It highlighted the clandestineness of it, and the cultishness of it.
So it’s not surprising that it appealed to somebody with Simon’s interests. The project’s about New Zealand’s role in the world on these issues, but he’s come into it from the angle of the language, and the imagery, the layers and layers of detail about these astonishing and powerful systems.
What’s been your involvement? A collaborator, a fact checker?
Simon’s a great collaborator. He was interested in my thoughts and feedback about the visual side of it, which I would have thought, take it or leave it, because it’s not my field. I’ve got friends in the art world, I talk about art with them. I gave him my view, and, to my surprise, he would listen.
He really cared about the factual detail of what he was doing. He could have blurred together some stuff which, for most people, would have looked exactly the same as long as it was ‘some of Snowden’s stuff’. But he wanted it to be really accurate, so my specific role has been to help him find stuff, and to talk it over, and to make sure that it was more accurate than most journalism is on this subject. Which it is.
I’m interested in your involvement and the attention that it gets from a New Zealand media perspective. Part of it is just the nature of your work. Then, there’s the timing, coming after the election and Dirty Politics. Is the media attention on everything you do something that happens every book cycle, or has Dirty Politics brought a bigger spotlight than usual?
It’s pretty much happened every time. I’ve had this many times on different things over the years. So I know that it fades away again, and that’s fine. Remember, I’ve been involved in this project for over a year. I actually didn’t think that that book, which became Dirty Politics, was going to be very big. I completely misjudged how it would be received. A lot of it was just having my head down, I was researching like hell, and I had various enjoyable little sidelines helping people who are writing books. I do lots of things at once, like all of us do, and this is one sideline which was a fun one, where I was helping on an art project.
Did it annoy you to generate a certain kind of attention to this project – why is this guy involved in something the government that he’s so critical of is helping pay for? – or is it just the way it goes for you?
One of the ways that our media works is that if somebody is in the news, anything they do is rated as newsworthy, which I think is silly. So once I was going to be involved in the controversial thing in conflict with the government, it was inevitable that anything else I did would be related to that – just mindless celebrityhood for a little while. Then, overlaid on that is the New Zealand thing of questioning public funding for the arts, the way which no one would ever do for public funding of sport, for example.

### GIVEN ENTRIES
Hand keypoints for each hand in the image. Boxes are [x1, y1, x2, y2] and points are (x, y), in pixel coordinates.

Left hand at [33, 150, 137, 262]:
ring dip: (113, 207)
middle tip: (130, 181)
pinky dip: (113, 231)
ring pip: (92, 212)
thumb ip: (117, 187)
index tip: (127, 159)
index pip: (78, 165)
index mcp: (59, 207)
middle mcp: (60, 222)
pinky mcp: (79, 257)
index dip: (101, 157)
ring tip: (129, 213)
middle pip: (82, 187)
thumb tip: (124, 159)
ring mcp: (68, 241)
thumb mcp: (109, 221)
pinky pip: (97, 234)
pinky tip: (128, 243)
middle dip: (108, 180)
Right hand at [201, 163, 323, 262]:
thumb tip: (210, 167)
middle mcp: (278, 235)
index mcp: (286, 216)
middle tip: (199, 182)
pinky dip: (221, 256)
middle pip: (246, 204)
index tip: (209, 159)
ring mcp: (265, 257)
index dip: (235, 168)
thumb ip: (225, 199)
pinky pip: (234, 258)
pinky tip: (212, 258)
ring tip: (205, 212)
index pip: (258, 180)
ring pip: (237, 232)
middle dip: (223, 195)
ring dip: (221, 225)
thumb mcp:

### PROBLEMS TO SOLVE
(a) Answer these questions using the interview about the art project:
(i) What did the interviewee want to make sure the work was more accurate than?
(ii) How long had the interviewee been involved in the project?
(iii) Public funding for what does the interviewee say no one would ever question in the way arts funding is questioned?
(b) Continue the interview about the art project, starting right after its final sentence.

### SOLVED TASKS
(a)
(i) Most journalism on this subject.
(ii) Over a year.
(iii) Sport.

(b)
So it was a coincidence of, here’s this guy who’s being involved in a political controversy and he’s related to something where there’s public funding for the arts. It’s not surprising that there was going to be a few rounds of that. I don’t think it was too bad, because actually, they are different things, and they were just different projects.
It was not surprising that it happened, and it was also good that nobody got over-excited about it, because actually, we all have different parts of our lives. In a small country, we overlap in multiple ways. So what? I would have rather that I didn’t cause those little bits of headache for the people involved in this project. Luckily, it didn’t grow into anything that it ever needed to be.
So how does it feel to be in Venice and see this thing take shape?
I think for anyone who’s interested in the world, being involved on the inside of something, in this case, being involved on the inside of an arts project, is a really fun and interesting experience. The nearest experience for me has been when my books have been made into stage plays, and I’ve had the opportunity to see how something I did, or subjects I worked on in nonfiction prose, were made in different ways through all the different aspects of what a play is and actors are. It’s made it something completely different.
I loved watching that process, and it’s the same thing here. It’s a great privilege to be involved in a process of just making a work of art. Seeing all the people, and all the different kinds of collaboration, and all the components of what makes up a piece of visual art is so different from something written on a page. I’m grateful that I can see that and be part of that.
Secret Power is on display at Te Papa, Wellington, until February. Entry is free.